• _Exercise requirements_
[1] In the court decision, what date is given for the order?
[2] Rewrite all the records with "Transcribe" changed to "Write out" and everything else left as it is.

AustLII [Home] [Databases] [WorldLII] [Search] [Feedback]

Federal Court of Australia

You are here:  AustLII >> Databases >> Federal Court of Australia >> 2000 >> [2000] FCA 8

[Database Search] [Name Search] [Recent Decisions] [Noteup] [Download] [Help]

Nikoglou v Offficial Receiver in Bankruptcy [2000] FCA 8 (14 January 2000)

Last Updated: 17 January 2000

FEDERAL COURT OF AUSTRALIA

Nikoglou v Official Receiver in Bankruptcy [2000] FCA 8

BANKRUPTCY - failure by a bankrupt to provide an original statement of affairs to a Registrar in Bankruptcy - original statement of affairs provided to the Official Receiver - whether that circumstance is an irregularity of a kind capable of being excused pursuant to s 306(1) of the Bankruptcy Act 1966 (Cth)

Bankruptcy Act 1966 (Cth) ss 54, 306(1)

Tsingaris v Official Receiver for the Bankruptcy District of the State of Victoria [1999] FCA 1389, followed

ARISTEA NIKOGLOU v THE OFFICIAL RECEIVER IN BANKRUPTCY and THE OFFICIAL TRUSTEE IN BANKRUPTCY

V 7659 OF 1999

MARSHALL J

MELBOURNE

14 JANUARY 2000

IN THE FEDERAL COURT OF AUSTRALIA

VICTORIA DISTRICT REGISTRY

V 7659 OF 1999

BETWEEN:

ARISTEA NIKOGLOU

Applicant

AND:

THE OFFICIAL RECEIVER IN BANKRUPTCY

First Respondent

THE OFFICIAL TRUSTEE IN BANKRUPTCY

Second Respondent

JUDGE:

MARSHALL J

DATE OF ORDER:

13 DECEMBER 1999

WHERE MADE:

MELBOURNE

THE COURT ORDERS THAT:

1. It is declared that the statement of affairs signed by the applicant on 6 September 1996 and received by the Official Trustee in Bankruptcy on 23 September 1996 be deemed to have been filed in the office of the Official Receiver on 16 December 1996 in compliance with the requirements of s 54(1) of the Bankruptcy Act 1966 (Cth).

2. There be no order as to costs.

Note: Settlement and entry of orders is dealt with in Order 36 of the Federal Court Rules.

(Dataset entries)
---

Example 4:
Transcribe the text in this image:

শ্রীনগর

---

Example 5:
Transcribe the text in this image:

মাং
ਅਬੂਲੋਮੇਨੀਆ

• _Responses in order_
[1] 13 December 1999

[2]
---

Example 4:
Write out the text in this image:

শ্রীনগর

---

Example 5:
Write out the text in this image:

মাং
ਅਬੂਲੋਮੇਨੀਆ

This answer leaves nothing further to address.